“Hon, come here and look at this,” my mother said as we shopped at a children’s consignment sale last weekend. “What kind of stitch is this?” I looked at the blanket she was holding. There was no way I was going to pay the price they were asking for, but it didn’t mean I couldn’t try to figure out how it had been made.
“I don’t know,” I replied, poking at the pretty swooping shell shape of the pattern. It wasn’t like any pattern I’d seen before. Usually, crocheting shells means that there are tons of holes and your blanket is more a pretty thing to look at than an object that will keep you warm. But this pattern looked like it would actually be worth snuggling under. Warm and pretty? I looked at the price tag again.
Then I shrugged, thinking, If I wanted this, I could make it myself. Then we walked away from it, agreeing that we couldn’t identify the pattern, but that it was nice.
Later on in the week, I began to think about what kind of a pattern I will eventually use to finish the tiny owl blanket, and started to kick myself. “Why didn’t we take a picture of that blanket at the sale?” I asked my mom.

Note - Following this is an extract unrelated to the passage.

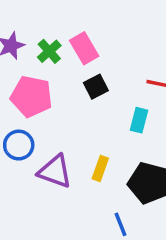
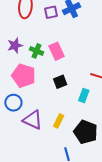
green cross: (49, 51) -> (36, 51), turned -32
black square: (96, 87) -> (60, 82), moved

I asked my Yarn Genius sister-in-law if she’d ever seen anything like it, explaining the pattern poorly and again lamenting that I hadn’t captured it on film to show her, or at least to compare it to other patterns when I went looking for it on the internet.
To the internet I went. I looked at several different shell-type patterns, and hiding in the middle of those was that cute cupcake pattern. That got me to wondering whether anyone had yet invented an owl pattern, but all I found were hats and adorable amigurumi owls and flat in-the-round type owls that I’ve already been making. One pattern was for a kid’s snuggly comfort item, with an amigurumi owl attached to a little blanket made with a granny stitch, its rows alternating blue and yellow.

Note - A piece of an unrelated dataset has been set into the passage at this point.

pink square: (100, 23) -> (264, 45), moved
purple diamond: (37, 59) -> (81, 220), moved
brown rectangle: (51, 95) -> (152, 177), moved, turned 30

Since the tiny owls are granny squares, I thought the blanket was pretty cute, and tried to follow the pattern. My only problem with it was that you can’t leave a loop of one color at the beginning of a row and pick it up at the other end. In the sample I made, I carried the yarn through each row, but if I actually decide to make it this way, I think I’ll use all one color, or cut the yarn, or have two skeins of the same color to use (one per side). Unless there’s something I’m missing on this pattern.
The reason I like it is that it’s got a little bit of room to see through, but not so much that you’re going to be losing warmth, just like the tiny owls. Not that I expect that this blanket will be the primary source of heat for anyone in the future, but if it needs to be used for that, it should be able to be something other than just a pretty thing laying around.